A Salute to Captain Video

There's a crucial part of the music video industry called video promotion. In the early days of Wavelength, a 3/4 video delivered in the mail would be followed up with a call from a video promoter asking when you were going to play it. If you decided to add the video to your playlist, you could expect additional calls, which usually led to a sense of familiarity and kinship. Some of these people worked at record labels, but many of them were independent contractors, slinging Nas one week and Home Team the next.

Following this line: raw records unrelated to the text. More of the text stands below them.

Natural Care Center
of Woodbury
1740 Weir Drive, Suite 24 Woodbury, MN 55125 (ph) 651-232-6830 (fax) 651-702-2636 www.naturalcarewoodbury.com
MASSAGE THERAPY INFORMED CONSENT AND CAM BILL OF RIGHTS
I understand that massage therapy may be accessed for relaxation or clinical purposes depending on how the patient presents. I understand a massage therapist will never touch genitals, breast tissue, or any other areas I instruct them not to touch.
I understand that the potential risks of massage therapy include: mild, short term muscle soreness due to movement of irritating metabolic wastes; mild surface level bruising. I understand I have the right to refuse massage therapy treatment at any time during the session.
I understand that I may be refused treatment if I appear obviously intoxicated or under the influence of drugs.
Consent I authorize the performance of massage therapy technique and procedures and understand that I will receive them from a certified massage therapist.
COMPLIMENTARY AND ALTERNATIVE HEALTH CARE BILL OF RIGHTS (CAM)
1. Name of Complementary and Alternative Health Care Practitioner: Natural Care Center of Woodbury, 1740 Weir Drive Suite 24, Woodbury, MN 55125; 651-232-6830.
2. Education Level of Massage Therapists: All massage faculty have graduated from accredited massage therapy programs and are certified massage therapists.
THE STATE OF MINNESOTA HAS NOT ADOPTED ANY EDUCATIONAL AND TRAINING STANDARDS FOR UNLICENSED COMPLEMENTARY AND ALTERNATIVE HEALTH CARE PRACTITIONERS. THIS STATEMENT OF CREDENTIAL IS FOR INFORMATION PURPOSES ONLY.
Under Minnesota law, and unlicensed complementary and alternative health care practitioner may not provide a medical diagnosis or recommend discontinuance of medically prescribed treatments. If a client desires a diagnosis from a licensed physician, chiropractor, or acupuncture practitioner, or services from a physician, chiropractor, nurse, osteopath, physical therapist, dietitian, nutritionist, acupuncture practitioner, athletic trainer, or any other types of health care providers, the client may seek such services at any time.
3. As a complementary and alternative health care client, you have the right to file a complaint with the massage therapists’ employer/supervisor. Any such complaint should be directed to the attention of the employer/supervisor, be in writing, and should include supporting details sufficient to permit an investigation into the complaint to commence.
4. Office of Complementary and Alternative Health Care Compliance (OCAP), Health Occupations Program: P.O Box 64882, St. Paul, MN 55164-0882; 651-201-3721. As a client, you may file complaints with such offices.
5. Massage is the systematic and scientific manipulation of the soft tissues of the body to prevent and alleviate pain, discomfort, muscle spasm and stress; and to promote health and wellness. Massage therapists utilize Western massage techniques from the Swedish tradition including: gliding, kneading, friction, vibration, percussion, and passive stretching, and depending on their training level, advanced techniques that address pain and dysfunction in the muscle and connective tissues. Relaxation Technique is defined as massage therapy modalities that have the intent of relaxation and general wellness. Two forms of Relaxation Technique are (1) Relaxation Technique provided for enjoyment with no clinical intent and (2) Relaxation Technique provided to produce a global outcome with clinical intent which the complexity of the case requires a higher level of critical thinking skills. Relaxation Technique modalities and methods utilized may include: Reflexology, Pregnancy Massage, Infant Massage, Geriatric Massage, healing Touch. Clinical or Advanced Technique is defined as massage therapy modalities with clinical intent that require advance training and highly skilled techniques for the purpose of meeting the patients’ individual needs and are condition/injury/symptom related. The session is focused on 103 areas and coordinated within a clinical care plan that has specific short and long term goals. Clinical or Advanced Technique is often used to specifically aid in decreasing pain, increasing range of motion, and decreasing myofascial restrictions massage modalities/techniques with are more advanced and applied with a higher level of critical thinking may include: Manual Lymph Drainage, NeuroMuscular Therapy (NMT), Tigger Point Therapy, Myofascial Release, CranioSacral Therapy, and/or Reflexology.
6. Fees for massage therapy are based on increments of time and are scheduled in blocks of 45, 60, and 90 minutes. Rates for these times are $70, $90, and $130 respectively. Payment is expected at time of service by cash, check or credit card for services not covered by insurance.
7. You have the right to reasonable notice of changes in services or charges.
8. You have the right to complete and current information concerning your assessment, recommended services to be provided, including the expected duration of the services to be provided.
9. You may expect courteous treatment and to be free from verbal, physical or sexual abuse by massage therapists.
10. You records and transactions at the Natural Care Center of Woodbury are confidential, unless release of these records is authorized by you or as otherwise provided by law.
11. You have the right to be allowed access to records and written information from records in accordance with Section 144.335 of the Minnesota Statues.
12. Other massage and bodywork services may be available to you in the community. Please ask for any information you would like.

Mark Weinstein was one of these independent promoters. He ran a company called RNR Freelance, which at one time was one of the largest of its kind. He and his staff were experienced and knowledgeable about the music and artists they hocked, two qualities that were undervalued at similar outfits. At least three of his employees had done time in established rock bands and Mark had been involved in hip-hop video since the days of UTFO. He was a staunch advocate for local and regional video shows, fighting for us in places we couldn't get to. He also wrote for The Source, back when it was readable, under the name "Captain Video." He was one of the music men.

The word "promoter" has some negative connotations. I have certainly encountered a few who were ethicly-challenged. Let's keep it real, Don King is a promoter. I didn't know Mark well enough to vouch for his moral upstanding, but do remember that if someone at his company promised something, they tried to make it happen. Concert tickets, vinyl, t-shirts, advertising, interviews or whatever else I badgered them for, I usually got it. Except for that "Warm It Up," twelve inch by Kriss Kross. But I've forgot all about that, really.

I got a call from one of Mark's former employees this week, telling me that Mark died on Monday. The circumstances regarding his death are unclear and rumors are circulating, as they often do in these situations.

Industry folk in New York will gather next week to remember Mark Weinstein, a true music man who earned his rank.

Monday, September 10, 2007

Wrath of the Damaja

Artie Jefferson, the owner of the record store where this interview with Jeru the Damaja took place, was known to share his theories about artist development. I recall he and I discussing some of the thematic elements of "The Sun Rises In The East," and he said something I never forgot.

"You've got you're whole life to make that first album," he said, and then explained that coming up with another one within a shorter time frame was a challenge some new artists weren't up to.

I can't say whether Jeru's second record was rushed, but it didn't have the impact of his debut. Soon afterwards, he fell out with the Gangstarr foundation, which left him without the signature sound of DJ Premier and a association with recognized movement that's a prerequisite for rappers today.

On his second record, Jeru had the audacity to confront the forces that threatened the artistic integrity of the music he loved, while other rappers were either complicit with their silence or going with the flow. Jeru continues to fight the good fight on independent releases, but the damage is done.